How will the mobile data be used? Is it to inform us of possible exposure to a confirmed patient so we confine ourselves to our houses? Or is it to enforce disobedient confirmed patients to enter quarantine? Along the continuum of civilian liberty, lies a distance between encouraging social responsibility to policing and forced monitoring. Is the government planning to scan the cellular signals of clusters of more than 100 people to enforce the prohibition on gathering? If this is the case, the breach of privacy of each one of us would be smaller, since the information collected is aggregated, not personal. Or is the government going to track us individually at all times?
Given the current risk assessment, it makes sense to fine-tune the balance between civilian freedom (as reflected in individual privacy) and public health. However, any decision that attempts to modify the balance must ensure the following:
- Transparency: the public must receive the details of the resolution so it can assess and monitor the decision. People whose mobile devices are being tapped must be notified. If the purpose of device monitoring is to force people to stay home, then the mere knowledge that one’s phone is being tapped will achieve the desired deterrence.
- A time limit must be set following which the information collected will be purged and no longer held by the State. The need for tapping citizens’ devices should be evaluated regularly, and the monitoring stopped as soon as it is no longer essential for ending the epidemic.
- Stick to the purpose: provide a clear definition of the intention of using the information. These purposes must be restricted to the order of the day, no more.

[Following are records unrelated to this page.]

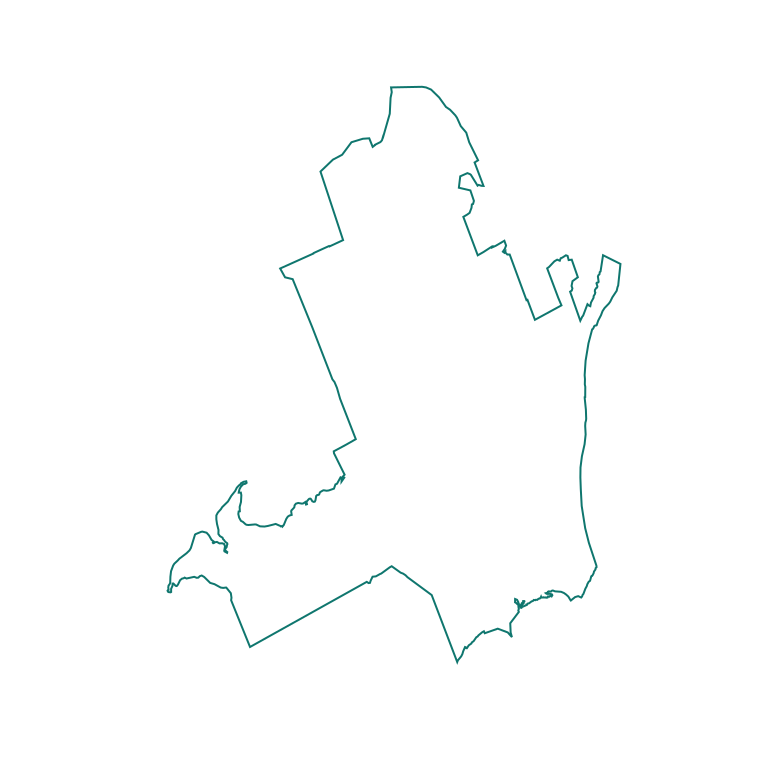 outline of Mērsraga pag., Mersraga, Latvia, rotated 77°
{"feature_id": "27541924B11751458518811", "entity_name": "Mērsraga pag.", "entity_type": "district", "adm_level": 2, "iso_a3": "LVA", "parent_name": "Latvia", "parent_adm1": "Mersraga", "projection": "robinson", "projection_center": [23.056, 57.313], "detail": "fine", "context": "isolated", "style": "outline", "palette": "teal", "viewbox_px": 768, "rotation_deg": 77, "n_neighbors": 0, "source": "geoboundaries", "source_scale": "gbopen_adm2", "svg_char_len": 6164}
<svg xmlns="http://www.w3.org/2000/svg" viewBox="0 0 768 768"><g transform="rotate(77 384 384)"><path d="M671.4,375.2L669.9,374.2L666.8,370.1L664.8,368.4L662.3,367.0L658.5,364.2L659.0,363.5L659.9,363.3L660.1,362.7L657.7,360.2L656.5,357.2L655.6,356.6L654.7,354.5L651.5,351.0L651.1,349.6L650.2,348.6L647.9,344.0L647.4,342.3L649.5,341.9L648.0,328.2L653.9,319.3L659.4,316.3L654.6,316.5L645.5,314.8L636.4,303.9L634.9,304.1L633.6,303.3L631.1,303.1L629.8,302.7L626.8,304.7L626.2,305.4L623.0,304.6L624.2,302.9L627.6,302.0L627.0,302.3L628.4,302.9L628.7,302.1L629.6,302.3L630.7,301.8L630.2,300.9L630.3,300.6L629.3,299.6L629.3,299.0L628.5,298.9L627.7,297.5L626.8,297.2L627.1,296.1L627.5,296.1L628.1,296.9L628.8,297.2L628.5,297.7L629.5,297.9L630.0,298.8L629.8,299.0L630.5,299.1L631.0,300.5L631.5,300.9L632.7,301.1L633.0,300.4L632.4,299.9L631.5,295.1L631.0,294.9L631.2,294.2L630.3,293.5L630.3,291.9L629.0,289.1L629.0,287.9L628.1,286.6L628.7,285.3L628.4,284.7L628.8,283.2L628.0,281.8L628.1,280.5L627.7,280.1L627.7,279.6L626.6,278.8L627.3,278.7L627.7,277.9L627.6,276.8L628.0,276.4L628.0,275.9L628.4,274.9L628.3,274.4L628.9,273.4L628.8,272.6L627.9,272.2L628.0,271.4L628.4,270.9L628.0,270.3L628.2,269.7L627.9,269.1L628.1,268.7L627.6,268.4L628.4,268.2L627.7,267.5L626.9,267.6L625.5,270.1L625.6,270.5L625.4,271.5L625.0,271.8L625.2,272.1L624.9,272.9L624.2,273.4L624.1,271.9L623.8,271.2L623.3,271.0L623.1,270.2L623.8,268.1L623.2,267.0L623.2,265.9L624.5,264.0L626.3,258.2L628.1,255.7L630.0,254.0L632.6,252.2L637.8,250.5L636.9,250.5L634.6,245.7L634.4,242.5L636.4,239.9L635.6,238.8L634.1,237.9L633.5,237.0L628.7,233.8L626.7,232.0L624.8,230.9L622.7,229.0L622.1,227.5L618.0,225.3L617.7,224.8L617.8,224.4L617.2,223.7L615.5,222.3L614.0,221.6L612.3,219.7L611.0,219.2L610.3,218.1L608.7,217.9L584.8,220.1L569.7,220.4L547.3,218.8L530.7,215.9L519.3,213.7L509.5,211.3L498.9,207.4L487.8,202.1L478.6,198.9L470.1,197.4L467.0,196.5L464.8,195.3L463.3,194.8L454.6,193.1L442.9,191.6L442.0,191.4L442.0,190.9L432.0,188.5L429.5,188.4L424.5,187.1L420.5,186.5L406.6,182.3L390.3,175.6L377.6,168.9L377.5,168.3L376.1,166.9L375.1,166.4L374.5,165.0L374.7,164.1L374.6,163.6L370.5,161.1L365.8,157.1L362.2,154.7L359.6,152.0L356.2,146.8L354.6,145.0L350.9,142.0L345.5,136.3L342.0,134.6L340.8,133.7L320.2,126.6L307.8,141.6L323.1,147.7L323.5,148.6L325.6,149.4L326.3,150.7L327.4,151.4L332.7,151.9L333.2,152.3L333.2,153.9L333.6,154.3L336.9,154.1L338.0,154.7L338.1,155.5L339.8,157.3L341.6,157.8L342.3,157.5L343.7,158.2L345.6,160.0L347.1,160.4L351.2,164.0L354.6,165.5L353.9,166.5L352.0,167.8L362.2,174.6L363.0,175.7L366.5,178.5L335.9,181.9L335.2,180.0L333.2,178.9L330.7,179.2L326.2,177.2L323.6,171.1L305.1,173.1L304.8,176.2L300.5,176.3L299.5,177.8L301.0,181.9L301.2,183.5L303.4,185.0L301.8,187.3L302.8,190.4L307.1,196.9L308.0,199.0L339.4,194.8L347.3,193.4L355.4,222.5L334.2,225.3L334.4,226.3L286.1,232.4L285.6,234.7L283.3,236.1L282.3,235.9L283.3,237.1L281.8,238.4L279.5,235.9L276.6,233.9L271.5,234.5L274.5,244.1L275.2,247.6L274.3,247.1L274.2,247.5L277.8,257.4L279.7,263.7L239.0,269.1L237.6,264.7L236.5,262.1L232.0,259.1L228.8,258.0L228.6,256.7L225.8,255.2L214.8,256.3L209.6,266.9L198.8,263.0L197.3,255.3L198.8,253.1L199.7,252.3L211.8,248.2L211.3,247.0L212.8,244.5L213.4,242.5L188.5,245.9L187.2,242.0L167.7,246.6L157.6,247.3L150.0,251.2L141.0,253.0L138.2,254.1L131.7,257.9L128.0,261.3L117.2,265.8L107.7,271.9L104.5,276.3L103.0,280.0L96.6,310.4L101.4,310.8L106.6,313.2L122.0,317.6L142.8,329.1L142.6,329.2L146.0,331.1L146.9,332.2L147.5,333.2L148.9,339.0L149.2,339.0L150.4,341.7L141.3,343.1L140.3,349.4L141.1,361.3L151.2,373.2L153.9,383.3L162.7,398.1L234.6,391.5L237.7,406.2L237.2,406.5L238.4,412.5L240.6,423.2L241.0,423.4L248.1,459.2L257.8,456.4L261.3,449.4L312.8,441.1L367.9,433.2L370.9,431.8L377.2,430.7L388.6,430.1L431.4,423.9L434.5,434.2L438.3,448.1L440.3,448.3L463.5,442.8L465.0,445.0L466.3,443.8L469.5,447.3L466.2,446.4L465.2,447.4L470.6,452.2L470.9,453.9L474.7,456.3L475.3,461.8L475.1,463.9L474.0,466.6L474.0,467.4L474.9,470.3L475.3,470.9L477.0,472.0L477.3,472.6L477.2,474.1L477.9,475.3L481.8,476.9L483.0,477.8L483.1,478.9L482.2,480.2L479.8,481.0L479.2,481.4L479.1,481.9L479.0,482.6L479.4,483.4L481.4,486.1L483.8,486.1L483.9,487.1L481.3,487.2L482.2,489.7L482.1,490.9L480.6,494.4L480.8,496.8L482.1,498.4L483.9,499.1L484.5,499.8L486.4,502.7L487.2,503.1L490.8,503.4L490.9,505.7L491.6,507.6L493.4,509.5L498.9,513.4L500.0,514.9L499.4,515.0L499.5,516.2L500.3,516.0L499.2,516.7L496.0,521.0L496.2,529.1L496.0,532.5L494.8,536.8L492.2,540.1L491.8,541.3L490.9,547.8L490.3,549.5L489.6,550.4L486.7,552.4L485.1,554.2L481.6,555.2L477.9,555.2L475.5,554.3L475.6,553.1L471.3,552.3L466.8,549.9L460.2,548.0L457.6,547.9L457.2,550.0L456.4,549.7L453.9,548.4L451.8,546.5L450.0,543.7L450.0,541.4L449.4,540.1L447.8,540.1L447.7,542.8L448.6,545.8L449.4,546.4L450.2,548.2L451.9,550.7L454.8,553.1L458.6,557.9L463.4,562.5L467.6,569.4L469.3,571.1L471.9,574.8L474.3,576.9L478.1,577.8L482.8,578.2L489.0,578.1L492.9,579.1L495.3,578.1L497.4,575.9L499.0,575.7L500.0,575.0L502.0,574.2L503.9,572.6L504.8,572.6L505.6,573.2L507.5,574.0L509.1,575.9L509.8,576.1L510.5,576.0L512.5,574.5L513.2,574.9L511.2,577.1L510.6,577.2L506.3,575.4L503.9,575.8L502.8,577.5L502.3,580.2L500.3,582.3L500.2,584.7L500.6,585.2L500.7,586.2L500.1,586.5L499.1,585.4L497.1,587.1L492.1,588.6L489.0,590.3L487.0,594.1L486.9,595.3L487.9,601.3L488.2,602.0L500.4,609.1L502.4,611.0L504.5,614.5L508.2,622.7L509.6,624.7L511.9,628.7L513.5,630.3L518.5,633.6L523.8,635.5L529.5,637.0L530.7,637.8L532.0,639.3L533.8,640.0L536.1,640.2L536.2,640.9L536.7,641.4L537.8,641.2L538.3,640.7L539.0,638.8L538.8,638.2L535.7,637.5L533.1,635.5L530.9,634.9L531.0,634.1L533.7,632.5L534.2,631.7L534.2,631.3L533.1,629.9L529.3,626.8L528.2,624.6L528.2,622.9L527.8,621.8L529.1,620.2L529.2,612.3L530.7,610.1L530.9,608.5L529.8,606.7L529.6,604.7L531.6,602.6L538.7,598.1L540.9,594.2L545.6,588.9L546.5,586.6L546.8,583.6L547.2,583.3L553.4,580.3L558.0,580.7L560.3,581.6L610.1,573.7L572.9,445.3L574.5,443.8L574.6,442.4L572.7,441.3L569.2,438.5L569.6,435.2L568.2,430.4L568.1,429.4L563.9,419.6L563.3,417.5L571.6,410.2L573.0,408.1L575.2,406.0L577.5,404.6L600.4,385.0L671.4,375.2Z" fill="none" stroke="#0f766e" stroke-width="2"/></g></svg>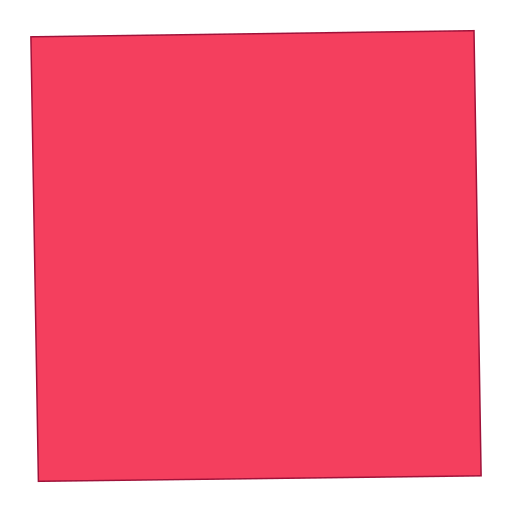 outline of Lubbock, Texas, United States of America
{"feature_id": "52423323B93291035550773", "entity_name": "Lubbock", "entity_type": "district", "adm_level": 2, "iso_a3": "USA", "parent_name": "United States of America", "parent_adm1": "Texas", "projection": "orthographic", "projection_center": [-101.874, 33.61], "detail": "fine", "context": "isolated", "style": "filled", "palette": "rose", "viewbox_px": 512, "rotation_deg": 0, "n_neighbors": 0, "source": "geoboundaries", "source_scale": "gbopen_adm2", "svg_char_len": 186}
<svg xmlns="http://www.w3.org/2000/svg" viewBox="0 0 512 512"><path d="M30.9,36.8L38.4,481.3L481.1,475.8L474.0,30.7L30.9,36.8Z" fill="#f43f5e" stroke="#9f1239" stroke-width="1.5"/></svg>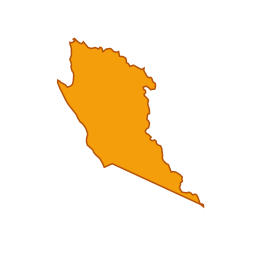 outline of São José dos Basílios, Maranhão, Brazil, rotated 154°
{"feature_id": "56859067B27394431743409", "entity_name": "São José dos Basílios", "entity_type": "district", "adm_level": 2, "iso_a3": "BRA", "parent_name": "Brazil", "parent_adm1": "Maranhão", "projection": "equal_earth", "projection_center": [-44.586, -5.014], "detail": "medium", "context": "isolated", "style": "filled", "palette": "amber", "viewbox_px": 256, "rotation_deg": 154, "n_neighbors": 0, "source": "geoboundaries", "source_scale": "gbopen_adm2", "svg_char_len": 1898}
<svg xmlns="http://www.w3.org/2000/svg" viewBox="0 0 256 256"><g transform="rotate(154 128 128)"><path d="M166.6,103.1L157.8,102.8L96.4,27.7L95.5,36.1L96.0,38.5L97.3,39.3L99.2,39.5L99.9,41.8L101.2,43.5L104.1,44.2L107.6,46.7L107.9,49.1L107.8,52.0L105.6,54.1L104.8,55.8L102.5,56.2L101.9,58.6L100.7,60.2L101.8,63.3L104.3,67.3L106.3,68.9L108.5,69.4L107.8,77.2L109.4,79.7L110.5,82.7L110.4,85.7L109.2,87.7L106.6,95.0L106.6,97.7L108.4,99.5L109.3,101.9L108.4,103.7L109.6,105.8L111.5,105.8L112.8,107.0L112.7,109.0L111.2,109.7L112.7,113.7L114.0,114.8L113.9,117.6L111.6,119.2L109.4,119.2L107.7,121.3L106.4,123.3L106.6,125.8L107.3,127.4L104.2,131.9L102.4,131.5L101.4,133.6L100.6,135.8L99.8,141.0L97.4,144.0L98.0,147.0L99.0,149.4L98.8,151.3L96.7,151.9L95.9,154.2L97.1,156.0L96.4,158.1L93.1,157.5L91.7,155.0L90.8,152.4L89.1,152.2L87.1,151.2L85.8,152.2L84.6,154.2L84.0,156.2L85.4,158.7L84.9,161.7L85.3,163.5L87.5,164.2L88.4,166.7L88.6,172.8L87.3,174.8L90.2,174.6L95.6,182.1L99.2,182.6L99.5,185.7L100.8,187.4L99.9,189.3L99.4,191.6L101.0,194.2L104.2,196.2L102.9,200.8L105.5,201.3L107.5,203.2L108.3,206.2L109.4,207.4L113.1,208.5L117.1,207.5L116.5,211.3L117.8,212.9L119.7,211.9L122.3,214.8L124.2,215.0L126.6,215.9L128.6,217.9L130.3,225.1L132.2,224.0L134.0,225.2L135.2,227.3L136.8,231.9L138.3,231.9L137.6,229.5L141.2,229.2L142.6,230.5L143.4,228.7L143.9,224.8L146.5,219.0L148.6,216.4L150.1,215.4L150.7,210.4L152.4,207.9L152.9,206.2L153.2,204.2L152.9,201.4L153.9,198.8L156.9,193.6L159.2,191.4L161.5,190.9L164.5,191.2L165.5,194.4L168.3,198.3L169.0,200.2L170.2,201.8L171.3,199.8L171.8,193.9L171.7,179.7L171.3,175.3L168.6,162.9L168.7,157.9L168.3,154.5L166.9,151.6L166.2,147.5L166.1,145.0L166.9,140.2L169.9,136.6L171.4,133.8L172.0,130.4L169.2,123.6L169.5,121.3L168.8,118.2L166.7,112.9L166.3,107.4L166.6,103.1ZM93.9,25.9L94.7,27.3L96.4,27.7L94.7,24.1L93.9,25.9Z" fill="#f59e0b" stroke="#b45309" stroke-width="1.5"/></g></svg>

Audit and enforcement mechanism must be applied to civil servants and external suppliers with access to the information, to prevent abuse.
- Robust information security is required to prevent leaks.
In grappling with the COVID-19 pandemic, humanity has many more tools than it ever had. These may come in handy in overcoming the disease as a significantly lower loss of human lives. Nonetheless, we must be cautious, responsive, and proportionate in employing these measures. In the absence of independent checks and balances, we risk letting in one of the biggest threats to democracy: a Police State.